[Stored data]
-- Opening Marker --

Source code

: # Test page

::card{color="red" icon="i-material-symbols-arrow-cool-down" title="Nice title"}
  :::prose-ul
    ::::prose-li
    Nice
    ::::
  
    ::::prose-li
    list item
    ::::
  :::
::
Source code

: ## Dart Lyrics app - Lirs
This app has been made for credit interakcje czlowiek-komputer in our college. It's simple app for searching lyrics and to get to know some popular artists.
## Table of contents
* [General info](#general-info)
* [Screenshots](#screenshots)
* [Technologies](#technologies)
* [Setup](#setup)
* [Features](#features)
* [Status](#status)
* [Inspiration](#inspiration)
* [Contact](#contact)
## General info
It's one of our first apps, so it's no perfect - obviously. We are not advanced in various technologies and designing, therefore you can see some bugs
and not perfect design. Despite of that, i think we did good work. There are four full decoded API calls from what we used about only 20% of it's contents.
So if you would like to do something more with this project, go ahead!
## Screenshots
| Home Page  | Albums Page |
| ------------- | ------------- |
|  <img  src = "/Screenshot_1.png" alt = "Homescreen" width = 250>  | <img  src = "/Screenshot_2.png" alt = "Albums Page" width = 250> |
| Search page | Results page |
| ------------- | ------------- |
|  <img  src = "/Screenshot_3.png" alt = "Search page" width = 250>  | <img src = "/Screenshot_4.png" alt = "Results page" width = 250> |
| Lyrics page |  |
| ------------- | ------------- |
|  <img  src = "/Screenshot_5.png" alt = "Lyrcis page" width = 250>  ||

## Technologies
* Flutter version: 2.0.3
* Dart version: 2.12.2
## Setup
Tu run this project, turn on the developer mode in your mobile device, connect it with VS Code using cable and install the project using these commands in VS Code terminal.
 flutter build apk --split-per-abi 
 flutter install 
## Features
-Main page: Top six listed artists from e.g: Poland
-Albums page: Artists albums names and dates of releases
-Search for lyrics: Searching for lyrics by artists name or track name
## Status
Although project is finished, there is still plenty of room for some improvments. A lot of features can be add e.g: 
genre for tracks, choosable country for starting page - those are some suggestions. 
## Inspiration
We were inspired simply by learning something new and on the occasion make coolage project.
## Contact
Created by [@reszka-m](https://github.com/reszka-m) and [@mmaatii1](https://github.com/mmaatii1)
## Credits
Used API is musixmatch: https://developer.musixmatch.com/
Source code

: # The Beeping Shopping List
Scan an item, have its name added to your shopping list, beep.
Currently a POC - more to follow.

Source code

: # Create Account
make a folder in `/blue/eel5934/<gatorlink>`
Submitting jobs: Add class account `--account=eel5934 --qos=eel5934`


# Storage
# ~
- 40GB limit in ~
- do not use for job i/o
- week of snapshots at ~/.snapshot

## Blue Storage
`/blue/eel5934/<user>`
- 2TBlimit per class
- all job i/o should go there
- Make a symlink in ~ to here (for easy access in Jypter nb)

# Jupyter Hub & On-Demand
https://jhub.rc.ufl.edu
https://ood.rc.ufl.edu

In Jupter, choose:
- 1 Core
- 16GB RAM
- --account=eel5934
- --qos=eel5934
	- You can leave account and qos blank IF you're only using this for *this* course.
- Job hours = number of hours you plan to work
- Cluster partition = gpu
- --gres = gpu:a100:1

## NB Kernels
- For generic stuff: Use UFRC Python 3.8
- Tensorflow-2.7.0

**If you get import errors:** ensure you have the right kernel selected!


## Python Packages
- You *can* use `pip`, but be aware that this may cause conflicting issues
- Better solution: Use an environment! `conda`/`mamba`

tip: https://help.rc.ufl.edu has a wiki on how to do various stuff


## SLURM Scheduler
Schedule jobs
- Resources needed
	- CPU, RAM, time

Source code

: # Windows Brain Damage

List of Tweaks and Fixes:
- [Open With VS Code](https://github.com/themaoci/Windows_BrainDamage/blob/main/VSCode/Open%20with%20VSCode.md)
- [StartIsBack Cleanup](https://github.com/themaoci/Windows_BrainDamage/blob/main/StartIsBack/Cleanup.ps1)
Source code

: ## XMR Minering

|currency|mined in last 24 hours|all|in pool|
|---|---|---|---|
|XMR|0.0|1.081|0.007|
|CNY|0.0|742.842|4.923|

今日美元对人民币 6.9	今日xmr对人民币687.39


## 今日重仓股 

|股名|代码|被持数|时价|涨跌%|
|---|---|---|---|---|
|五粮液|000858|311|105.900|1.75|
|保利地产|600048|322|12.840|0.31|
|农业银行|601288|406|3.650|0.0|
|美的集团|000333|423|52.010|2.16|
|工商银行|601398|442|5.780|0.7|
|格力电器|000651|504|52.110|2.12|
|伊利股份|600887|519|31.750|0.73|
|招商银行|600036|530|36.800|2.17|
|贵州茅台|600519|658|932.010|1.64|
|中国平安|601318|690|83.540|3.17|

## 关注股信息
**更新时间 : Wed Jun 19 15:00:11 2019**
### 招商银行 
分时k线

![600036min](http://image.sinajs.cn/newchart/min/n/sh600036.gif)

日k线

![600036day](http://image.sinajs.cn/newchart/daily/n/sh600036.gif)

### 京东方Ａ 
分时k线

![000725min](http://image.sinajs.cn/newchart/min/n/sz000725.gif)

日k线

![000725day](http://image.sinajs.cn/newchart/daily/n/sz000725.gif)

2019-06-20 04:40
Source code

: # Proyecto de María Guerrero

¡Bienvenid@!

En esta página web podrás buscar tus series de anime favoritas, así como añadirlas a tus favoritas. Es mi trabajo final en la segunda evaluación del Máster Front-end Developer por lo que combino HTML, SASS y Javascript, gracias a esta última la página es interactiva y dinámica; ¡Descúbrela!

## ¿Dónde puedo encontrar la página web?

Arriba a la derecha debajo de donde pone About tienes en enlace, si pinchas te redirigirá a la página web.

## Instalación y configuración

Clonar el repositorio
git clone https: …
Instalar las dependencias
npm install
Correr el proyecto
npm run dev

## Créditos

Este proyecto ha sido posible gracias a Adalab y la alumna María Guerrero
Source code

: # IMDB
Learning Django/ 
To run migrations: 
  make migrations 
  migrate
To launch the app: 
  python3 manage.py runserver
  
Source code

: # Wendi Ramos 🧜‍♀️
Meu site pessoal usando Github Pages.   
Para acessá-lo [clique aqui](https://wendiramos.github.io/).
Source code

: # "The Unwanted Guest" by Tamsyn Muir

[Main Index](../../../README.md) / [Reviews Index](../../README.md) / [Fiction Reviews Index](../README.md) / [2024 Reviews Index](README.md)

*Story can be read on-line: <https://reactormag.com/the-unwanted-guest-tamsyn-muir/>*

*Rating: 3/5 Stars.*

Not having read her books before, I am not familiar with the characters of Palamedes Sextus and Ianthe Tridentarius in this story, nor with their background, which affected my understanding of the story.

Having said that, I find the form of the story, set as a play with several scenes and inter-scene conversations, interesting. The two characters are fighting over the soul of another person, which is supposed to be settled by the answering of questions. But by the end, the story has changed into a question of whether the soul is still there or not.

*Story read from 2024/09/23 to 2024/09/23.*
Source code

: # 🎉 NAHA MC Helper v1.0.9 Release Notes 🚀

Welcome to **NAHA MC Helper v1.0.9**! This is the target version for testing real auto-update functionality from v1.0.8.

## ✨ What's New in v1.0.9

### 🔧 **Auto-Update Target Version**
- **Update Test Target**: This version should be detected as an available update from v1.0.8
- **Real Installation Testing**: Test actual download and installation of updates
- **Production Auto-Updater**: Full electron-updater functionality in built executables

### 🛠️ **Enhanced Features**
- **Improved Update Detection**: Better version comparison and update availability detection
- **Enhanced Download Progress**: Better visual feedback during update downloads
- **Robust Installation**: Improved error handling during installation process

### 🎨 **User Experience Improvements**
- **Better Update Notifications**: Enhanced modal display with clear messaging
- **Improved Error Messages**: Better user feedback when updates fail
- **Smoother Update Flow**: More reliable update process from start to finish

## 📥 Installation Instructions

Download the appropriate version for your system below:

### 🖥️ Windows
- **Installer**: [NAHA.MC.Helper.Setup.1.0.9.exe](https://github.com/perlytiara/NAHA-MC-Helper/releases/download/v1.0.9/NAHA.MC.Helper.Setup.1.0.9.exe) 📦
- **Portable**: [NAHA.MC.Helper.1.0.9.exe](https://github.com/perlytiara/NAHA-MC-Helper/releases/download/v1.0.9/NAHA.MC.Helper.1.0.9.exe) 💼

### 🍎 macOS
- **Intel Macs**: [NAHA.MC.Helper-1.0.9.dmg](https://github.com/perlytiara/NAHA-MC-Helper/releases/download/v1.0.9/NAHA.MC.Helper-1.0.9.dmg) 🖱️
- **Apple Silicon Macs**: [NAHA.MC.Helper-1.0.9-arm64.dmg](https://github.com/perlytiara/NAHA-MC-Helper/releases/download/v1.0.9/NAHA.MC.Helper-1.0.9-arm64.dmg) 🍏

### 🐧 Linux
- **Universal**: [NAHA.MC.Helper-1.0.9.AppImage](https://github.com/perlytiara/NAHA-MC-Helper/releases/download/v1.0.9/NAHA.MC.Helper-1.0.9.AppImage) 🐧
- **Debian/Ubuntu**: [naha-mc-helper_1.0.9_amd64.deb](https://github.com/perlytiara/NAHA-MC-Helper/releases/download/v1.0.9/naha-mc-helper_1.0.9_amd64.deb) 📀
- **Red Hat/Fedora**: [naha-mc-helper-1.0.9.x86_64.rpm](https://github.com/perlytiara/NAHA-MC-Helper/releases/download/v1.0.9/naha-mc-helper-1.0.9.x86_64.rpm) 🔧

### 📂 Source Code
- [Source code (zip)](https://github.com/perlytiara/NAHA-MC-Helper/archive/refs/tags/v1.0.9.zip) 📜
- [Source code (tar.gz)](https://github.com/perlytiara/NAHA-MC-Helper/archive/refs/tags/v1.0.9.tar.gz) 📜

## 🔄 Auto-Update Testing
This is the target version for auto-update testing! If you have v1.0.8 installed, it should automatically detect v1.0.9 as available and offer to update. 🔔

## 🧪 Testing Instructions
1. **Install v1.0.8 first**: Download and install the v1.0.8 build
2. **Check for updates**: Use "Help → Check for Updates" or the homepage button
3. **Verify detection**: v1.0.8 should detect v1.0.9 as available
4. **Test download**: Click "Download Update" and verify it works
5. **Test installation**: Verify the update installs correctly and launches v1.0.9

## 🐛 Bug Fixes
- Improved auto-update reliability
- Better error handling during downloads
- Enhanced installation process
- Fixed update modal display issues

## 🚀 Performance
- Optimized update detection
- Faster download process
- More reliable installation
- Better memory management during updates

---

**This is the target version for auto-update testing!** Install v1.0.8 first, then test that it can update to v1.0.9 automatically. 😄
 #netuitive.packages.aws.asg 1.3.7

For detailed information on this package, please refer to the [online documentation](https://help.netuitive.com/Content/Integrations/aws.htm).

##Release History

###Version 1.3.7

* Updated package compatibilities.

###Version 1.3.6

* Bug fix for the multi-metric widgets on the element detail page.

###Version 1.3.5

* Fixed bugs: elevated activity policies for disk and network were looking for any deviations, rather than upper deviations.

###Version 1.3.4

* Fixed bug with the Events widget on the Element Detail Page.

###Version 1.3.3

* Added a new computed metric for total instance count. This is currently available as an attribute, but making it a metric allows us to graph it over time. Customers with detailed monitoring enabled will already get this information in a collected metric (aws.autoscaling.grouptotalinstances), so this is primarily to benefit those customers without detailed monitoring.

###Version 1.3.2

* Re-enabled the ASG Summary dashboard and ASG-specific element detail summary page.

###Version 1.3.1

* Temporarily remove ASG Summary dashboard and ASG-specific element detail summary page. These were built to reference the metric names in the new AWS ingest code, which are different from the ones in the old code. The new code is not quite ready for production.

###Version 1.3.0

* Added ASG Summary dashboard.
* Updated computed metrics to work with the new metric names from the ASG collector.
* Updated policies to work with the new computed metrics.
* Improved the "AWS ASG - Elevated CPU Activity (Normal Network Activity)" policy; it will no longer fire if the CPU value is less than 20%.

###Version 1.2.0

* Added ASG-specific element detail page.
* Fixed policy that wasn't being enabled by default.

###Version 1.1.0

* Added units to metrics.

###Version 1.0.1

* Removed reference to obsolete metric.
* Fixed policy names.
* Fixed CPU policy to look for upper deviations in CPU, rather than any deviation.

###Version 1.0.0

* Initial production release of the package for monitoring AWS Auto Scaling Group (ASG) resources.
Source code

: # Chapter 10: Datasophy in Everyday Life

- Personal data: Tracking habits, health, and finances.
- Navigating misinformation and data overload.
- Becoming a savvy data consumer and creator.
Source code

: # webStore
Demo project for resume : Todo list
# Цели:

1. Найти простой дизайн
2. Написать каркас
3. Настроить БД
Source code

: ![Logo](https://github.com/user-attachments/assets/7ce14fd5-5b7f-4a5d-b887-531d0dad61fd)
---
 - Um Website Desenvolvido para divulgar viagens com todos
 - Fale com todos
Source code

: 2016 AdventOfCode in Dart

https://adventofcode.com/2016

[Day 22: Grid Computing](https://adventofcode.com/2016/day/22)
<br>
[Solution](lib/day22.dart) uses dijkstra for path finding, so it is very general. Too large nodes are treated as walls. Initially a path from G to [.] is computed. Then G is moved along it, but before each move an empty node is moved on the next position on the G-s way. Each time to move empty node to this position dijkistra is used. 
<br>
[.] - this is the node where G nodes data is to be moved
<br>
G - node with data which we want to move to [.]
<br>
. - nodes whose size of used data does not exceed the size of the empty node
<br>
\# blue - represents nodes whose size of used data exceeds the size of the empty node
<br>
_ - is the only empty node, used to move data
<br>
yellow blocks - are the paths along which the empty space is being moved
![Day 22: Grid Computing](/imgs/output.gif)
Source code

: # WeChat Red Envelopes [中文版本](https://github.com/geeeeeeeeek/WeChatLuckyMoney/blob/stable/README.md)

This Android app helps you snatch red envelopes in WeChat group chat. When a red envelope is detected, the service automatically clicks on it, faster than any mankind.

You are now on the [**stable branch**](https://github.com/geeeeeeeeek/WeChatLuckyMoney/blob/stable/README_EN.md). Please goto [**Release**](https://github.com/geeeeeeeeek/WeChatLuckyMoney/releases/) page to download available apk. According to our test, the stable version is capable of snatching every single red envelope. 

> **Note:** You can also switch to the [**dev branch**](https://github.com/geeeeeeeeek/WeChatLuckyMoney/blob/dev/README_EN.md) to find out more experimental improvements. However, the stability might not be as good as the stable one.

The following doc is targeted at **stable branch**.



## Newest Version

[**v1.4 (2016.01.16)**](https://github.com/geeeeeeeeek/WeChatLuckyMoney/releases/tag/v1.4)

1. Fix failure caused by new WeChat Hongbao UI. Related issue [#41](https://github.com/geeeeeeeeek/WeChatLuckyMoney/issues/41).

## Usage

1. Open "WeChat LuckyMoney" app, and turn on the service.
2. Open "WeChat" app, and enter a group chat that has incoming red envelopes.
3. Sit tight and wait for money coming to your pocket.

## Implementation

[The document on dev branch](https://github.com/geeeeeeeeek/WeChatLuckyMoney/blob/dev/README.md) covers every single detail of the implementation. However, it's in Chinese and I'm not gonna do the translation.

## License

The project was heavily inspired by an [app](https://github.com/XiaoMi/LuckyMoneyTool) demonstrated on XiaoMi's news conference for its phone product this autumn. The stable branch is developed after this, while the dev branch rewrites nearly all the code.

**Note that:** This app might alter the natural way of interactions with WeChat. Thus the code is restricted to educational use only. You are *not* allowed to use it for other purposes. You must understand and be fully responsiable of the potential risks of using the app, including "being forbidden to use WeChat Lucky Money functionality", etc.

-- Closing Marker --

When you reach the line with "on the service." in the records above, start writing out lines exactly, and stop once the line with "## Implementation" has been written; include nothing else.

1. Open "WeChat LuckyMoney" app, and turn on the service.
2. Open "WeChat" app, and enter a group chat that has incoming red envelopes.
3. Sit tight and wait for money coming to your pocket.

## Implementation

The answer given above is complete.